Someone has, while I’ve been sleeping, logged a white tea with blueberry. You’ll forgive me for not have paid attention to who you were, sorry. At any rate, it inspired me this morning. And you would think that this inspiration would mean to make something with a white tea. Or something with blueberries. Er… well it’s got berries in it. And it smells heavenly. All sweet and fruity and it’s full of dried berries. It’s the sort of tea that you almost don’t even have to drink. Just sit around and sniff the tin. Yum.
Due to the nature of the cup I’m using this morning I can’t really tell you about the colour, but it looks like a light golden one while pouring. The brew smell primarily of oolong with a heavy berry note on top. I get associations to desserts and cakes and bakeries. A nice raspberry muffin, oh yes.
This development continues in taste. Where the dry leaves smelled heavily of berries and the brew was sort of half and half leaning towards the oolong, the taste is very primarily oolong and then a nice fruity sweetness, as if has been sweetened with fruit instead of sugar. Note, I haven’t actually added sugar or anything else. It’s extremely rare that I add anything to my tea, and if I do, I promise you’ll hear about it. But IF I had sweetened it, it tastes like I’ve used fruit instead of sugar, and… Okay this is turning strange. I’m even beginning to confuse myself. I’ll just stop.

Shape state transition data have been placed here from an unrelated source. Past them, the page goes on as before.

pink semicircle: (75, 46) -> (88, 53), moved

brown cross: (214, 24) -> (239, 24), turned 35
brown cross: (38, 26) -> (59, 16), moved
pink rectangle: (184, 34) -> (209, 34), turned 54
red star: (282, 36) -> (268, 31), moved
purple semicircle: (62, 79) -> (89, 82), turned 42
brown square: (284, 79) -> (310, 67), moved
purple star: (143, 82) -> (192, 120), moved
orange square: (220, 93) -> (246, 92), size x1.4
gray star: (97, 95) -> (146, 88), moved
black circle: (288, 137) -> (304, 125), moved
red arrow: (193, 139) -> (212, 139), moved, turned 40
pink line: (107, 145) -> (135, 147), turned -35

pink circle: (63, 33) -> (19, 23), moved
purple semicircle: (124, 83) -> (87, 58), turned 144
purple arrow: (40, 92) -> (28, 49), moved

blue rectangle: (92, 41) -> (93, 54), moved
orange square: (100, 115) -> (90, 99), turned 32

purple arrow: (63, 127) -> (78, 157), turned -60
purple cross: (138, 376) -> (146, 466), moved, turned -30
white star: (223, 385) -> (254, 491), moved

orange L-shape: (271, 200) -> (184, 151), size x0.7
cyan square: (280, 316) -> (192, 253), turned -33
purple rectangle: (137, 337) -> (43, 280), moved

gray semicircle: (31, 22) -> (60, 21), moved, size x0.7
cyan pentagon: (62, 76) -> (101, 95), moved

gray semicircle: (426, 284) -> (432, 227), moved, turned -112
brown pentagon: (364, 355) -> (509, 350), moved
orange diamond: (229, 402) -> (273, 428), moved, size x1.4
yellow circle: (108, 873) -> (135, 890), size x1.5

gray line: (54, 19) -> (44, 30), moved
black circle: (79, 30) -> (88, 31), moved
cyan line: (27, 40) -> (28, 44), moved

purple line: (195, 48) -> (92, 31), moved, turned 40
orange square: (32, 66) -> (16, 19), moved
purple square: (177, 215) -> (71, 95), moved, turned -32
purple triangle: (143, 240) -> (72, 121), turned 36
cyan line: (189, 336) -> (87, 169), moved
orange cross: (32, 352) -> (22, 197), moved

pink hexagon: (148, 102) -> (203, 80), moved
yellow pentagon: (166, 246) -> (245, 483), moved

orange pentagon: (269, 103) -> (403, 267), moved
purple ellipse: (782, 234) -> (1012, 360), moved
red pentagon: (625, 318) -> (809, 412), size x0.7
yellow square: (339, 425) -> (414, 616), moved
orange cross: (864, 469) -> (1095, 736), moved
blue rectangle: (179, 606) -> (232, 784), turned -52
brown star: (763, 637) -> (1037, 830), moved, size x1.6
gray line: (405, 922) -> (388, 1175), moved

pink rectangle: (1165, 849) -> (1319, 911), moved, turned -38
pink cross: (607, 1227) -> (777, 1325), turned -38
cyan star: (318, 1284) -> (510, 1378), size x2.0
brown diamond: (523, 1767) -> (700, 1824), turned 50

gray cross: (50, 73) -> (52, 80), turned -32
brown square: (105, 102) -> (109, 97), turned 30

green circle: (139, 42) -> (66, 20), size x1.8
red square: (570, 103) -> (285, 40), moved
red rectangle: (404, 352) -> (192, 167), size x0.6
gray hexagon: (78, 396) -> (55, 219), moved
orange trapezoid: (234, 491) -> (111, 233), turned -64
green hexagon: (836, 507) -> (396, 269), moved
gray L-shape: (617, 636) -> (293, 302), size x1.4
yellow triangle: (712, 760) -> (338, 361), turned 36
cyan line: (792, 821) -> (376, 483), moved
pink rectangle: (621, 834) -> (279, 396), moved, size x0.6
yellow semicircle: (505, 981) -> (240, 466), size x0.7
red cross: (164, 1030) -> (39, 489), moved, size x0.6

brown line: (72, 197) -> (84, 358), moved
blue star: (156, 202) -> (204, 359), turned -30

Weird, that I’ve never logged this! I really thought the entire supply had been logged at least once. This has caused the boyfriend to call me a slacker, so in return I’ll inform you that he’s conducted his first experiment with rooibos in non-bagged form. I got rid of all my rooibos’ by inflicting them on him. Apparently it’s something that will require some further experimentation.
Anyway, back to the tea at hand. The dry leaves smell sweet and flowery, and I’m not for a moment in doubt that it’s a tea with additives. It’s a darkish brew and it smells like Earl Grey with a floral note on top. No surprises there.
Supposedly this is like a normal Earl Grey but with a creamy aftertaste, and on that count I’ll have to say Earl Grey yes. Aftertaste no. Not really. Not very much anyway. I’ve never been very good with Earl Greys. I’ve never really been able to truly pick up the citrus, unless it’s really bad and synthetic like some I could mention. Therefore I can’t really say how well this blend is in Earl Grey standards, but after some careful tasting, I can find a small note of citrus.
On the basis that I can form an opinion of it, I’ll say a nice, solid black with a floral tone to it and a discreet citrus-y note, and on THAT form, it’s a nice tea. Compared with other Earl Greys I don’t know if it would live up to the rating.